▶ [To-do item]: Output must consist only of the lines of the material below from the one with "レンダと猟虎の２人の立場とあの流れ的" through the one with "RAL 3012 Муар 10279", each reproduced exactly; no pictures belong in it.

▶ [Given data]:
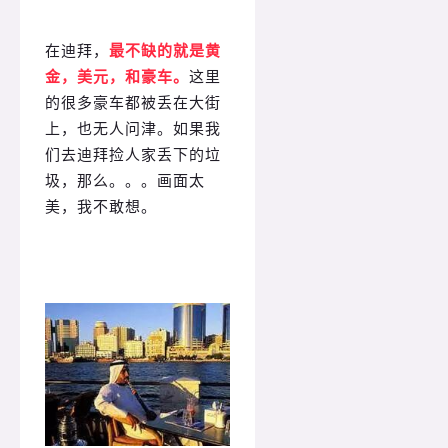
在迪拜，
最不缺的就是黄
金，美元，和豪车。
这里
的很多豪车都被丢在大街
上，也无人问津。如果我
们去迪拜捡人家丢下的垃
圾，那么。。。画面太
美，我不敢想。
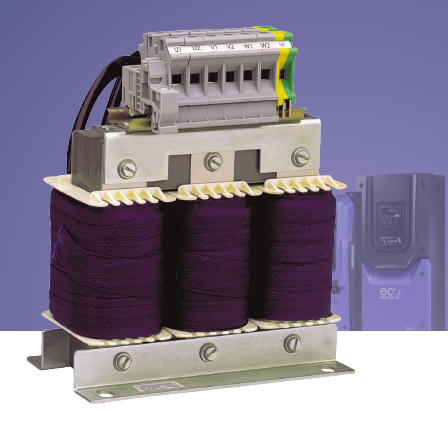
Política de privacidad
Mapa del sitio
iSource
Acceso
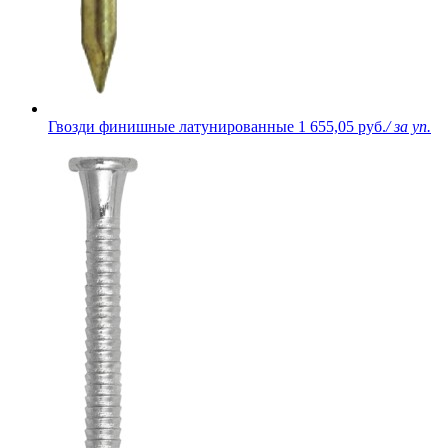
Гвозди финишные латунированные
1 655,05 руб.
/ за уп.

---

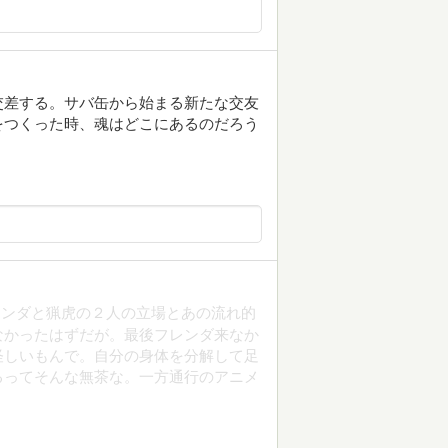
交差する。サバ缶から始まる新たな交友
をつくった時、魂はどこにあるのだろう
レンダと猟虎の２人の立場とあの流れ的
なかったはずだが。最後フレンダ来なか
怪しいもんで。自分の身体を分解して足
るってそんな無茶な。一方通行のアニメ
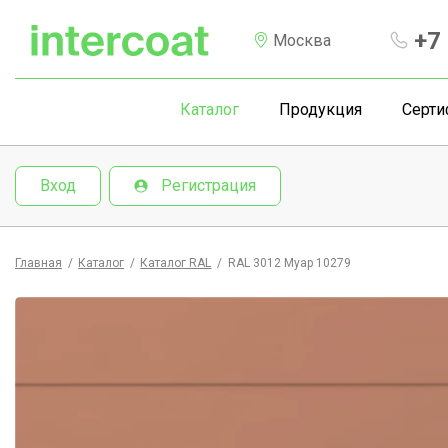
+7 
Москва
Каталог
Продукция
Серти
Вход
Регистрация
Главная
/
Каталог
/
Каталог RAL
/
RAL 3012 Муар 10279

==

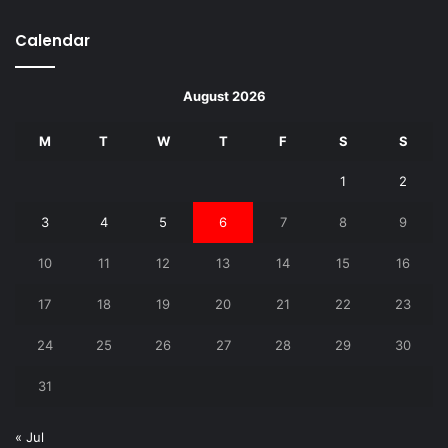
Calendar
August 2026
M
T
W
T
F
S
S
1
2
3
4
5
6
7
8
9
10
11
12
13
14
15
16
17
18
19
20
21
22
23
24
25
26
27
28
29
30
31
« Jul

▶ [Answer section]:
レンダと猟虎の２人の立場とあの流れ的
なかったはずだが。最後フレンダ来なか
怪しいもんで。自分の身体を分解して足
るってそんな無茶な。一方通行のアニメ
+7 
Москва
Каталог
Продукция
Серти
Вход
Регистрация
Главная
/
Каталог
/
Каталог RAL
/
RAL 3012 Муар 10279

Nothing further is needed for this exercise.